There is no need for particular talent : a lot of documentation (google is my friend), and organization. And the taste of well done job. I make scenery and miniature painting for 10 years. My first projects were awfull. You just have to do it over and over again. 

:thumbsup:


----------



## PD2 (Feb 27, 2003)

Gorgeous Corvette body Dimitri! Simply perfect! Man, that is so sweet! You can even seen the little vents in the rear air foil on the back window! Love the details! Can't wait to see the interior and the car mounted on its chassis.

Thanks for sharing all the time!
PD2:thumbsup:


----------



## demether (Aug 26, 2008)

Thank you ! 

today, I mounted the glasses. TOmmorow I hope to have time to make the driver 









































to be continued...


----------



## Bill Hall (Jan 6, 2007)

"Suweeeeeeeeet!"

Always enjoy yer work D!


----------



## demether (Aug 26, 2008)

THank you

Yesterday, I finished the car. The chassis is a Xtraction. I didn't use the racing legends driver, well sculpted but a little out of scale. I painted the glasses like 1st version racemasters.

Here 's the pics : 






















































Little family photo, with racemasters bodies on magna and xtraction chassis (will be my classic gt race class)














The next project will be a tjet ferrari 250 GTO lemans


----------



## PD2 (Feb 27, 2003)

WOW Dimitri!
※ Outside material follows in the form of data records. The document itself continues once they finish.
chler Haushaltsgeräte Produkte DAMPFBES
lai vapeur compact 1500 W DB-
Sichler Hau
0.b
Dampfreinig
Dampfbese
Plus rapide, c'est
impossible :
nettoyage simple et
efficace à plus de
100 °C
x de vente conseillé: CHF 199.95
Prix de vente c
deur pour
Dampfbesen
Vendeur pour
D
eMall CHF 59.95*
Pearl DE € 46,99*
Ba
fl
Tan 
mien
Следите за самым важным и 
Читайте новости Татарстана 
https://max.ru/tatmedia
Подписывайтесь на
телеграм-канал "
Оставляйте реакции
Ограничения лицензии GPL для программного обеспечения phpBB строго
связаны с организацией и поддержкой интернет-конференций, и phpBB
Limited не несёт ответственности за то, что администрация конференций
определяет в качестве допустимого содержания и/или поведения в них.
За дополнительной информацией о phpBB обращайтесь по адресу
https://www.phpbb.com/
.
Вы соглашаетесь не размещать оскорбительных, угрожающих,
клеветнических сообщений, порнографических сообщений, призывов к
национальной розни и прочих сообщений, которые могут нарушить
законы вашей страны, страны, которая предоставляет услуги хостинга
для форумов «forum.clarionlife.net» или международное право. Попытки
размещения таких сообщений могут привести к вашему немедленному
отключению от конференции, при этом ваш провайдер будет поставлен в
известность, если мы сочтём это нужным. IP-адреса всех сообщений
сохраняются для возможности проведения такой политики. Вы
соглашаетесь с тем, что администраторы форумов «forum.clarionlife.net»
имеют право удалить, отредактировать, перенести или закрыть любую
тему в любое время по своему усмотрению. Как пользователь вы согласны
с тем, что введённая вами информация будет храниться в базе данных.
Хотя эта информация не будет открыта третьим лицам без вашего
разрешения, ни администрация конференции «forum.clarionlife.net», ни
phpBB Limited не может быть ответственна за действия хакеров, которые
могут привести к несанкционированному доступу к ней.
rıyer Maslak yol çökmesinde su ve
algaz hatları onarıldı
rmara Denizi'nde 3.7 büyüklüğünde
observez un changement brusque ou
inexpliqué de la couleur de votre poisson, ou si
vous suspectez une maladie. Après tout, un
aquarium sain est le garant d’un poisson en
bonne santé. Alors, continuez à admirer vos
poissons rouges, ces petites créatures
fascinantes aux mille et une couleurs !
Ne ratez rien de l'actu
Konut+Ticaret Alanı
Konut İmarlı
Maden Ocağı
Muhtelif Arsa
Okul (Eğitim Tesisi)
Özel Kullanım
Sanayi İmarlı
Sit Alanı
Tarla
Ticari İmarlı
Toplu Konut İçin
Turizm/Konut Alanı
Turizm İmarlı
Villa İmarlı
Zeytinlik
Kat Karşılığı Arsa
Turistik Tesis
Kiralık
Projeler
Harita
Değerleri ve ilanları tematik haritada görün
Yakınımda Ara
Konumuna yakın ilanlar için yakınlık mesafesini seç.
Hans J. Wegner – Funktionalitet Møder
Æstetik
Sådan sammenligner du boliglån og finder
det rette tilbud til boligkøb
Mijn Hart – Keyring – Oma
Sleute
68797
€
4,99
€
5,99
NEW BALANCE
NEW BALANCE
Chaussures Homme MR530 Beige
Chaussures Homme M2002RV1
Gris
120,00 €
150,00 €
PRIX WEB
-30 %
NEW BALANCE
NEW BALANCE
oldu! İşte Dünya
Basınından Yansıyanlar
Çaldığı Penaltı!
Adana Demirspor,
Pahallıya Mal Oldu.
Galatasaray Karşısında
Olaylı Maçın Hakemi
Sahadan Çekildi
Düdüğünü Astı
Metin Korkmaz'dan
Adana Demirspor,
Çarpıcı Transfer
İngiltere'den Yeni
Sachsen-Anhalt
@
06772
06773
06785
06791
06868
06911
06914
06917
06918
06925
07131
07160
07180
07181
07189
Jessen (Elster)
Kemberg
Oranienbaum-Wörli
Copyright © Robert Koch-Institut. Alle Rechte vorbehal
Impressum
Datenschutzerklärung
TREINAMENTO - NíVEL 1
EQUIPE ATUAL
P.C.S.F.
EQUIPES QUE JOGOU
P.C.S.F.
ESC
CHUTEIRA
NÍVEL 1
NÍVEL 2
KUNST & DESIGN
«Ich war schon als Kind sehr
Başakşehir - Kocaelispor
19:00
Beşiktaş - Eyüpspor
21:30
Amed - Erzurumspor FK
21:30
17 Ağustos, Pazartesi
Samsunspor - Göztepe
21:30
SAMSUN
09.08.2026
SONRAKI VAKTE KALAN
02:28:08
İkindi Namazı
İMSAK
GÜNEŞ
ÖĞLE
The Vette looks exactly like a Racemaster or at least like it would have come from them! What awesome work my friend! You have really done a great job on customizing that body! Can't wait to see the Ferrari! Of course you know it must be Ferrari red, right? hahahaha - just kidding!

PD2:thumbsup:


----------



## demether (Aug 26, 2008)

Thank you !

I tried to do my best, and make a racing class with some consistency.

and yes, the ferrari will be red, of course :thumbsup:


----------



## slotcarman12078 (Oct 3, 2008)

Wow, that came out perfect demether!!!! Very nice job, and if I didn't know better, I'd swear it came like that!! Incredible!!!


----------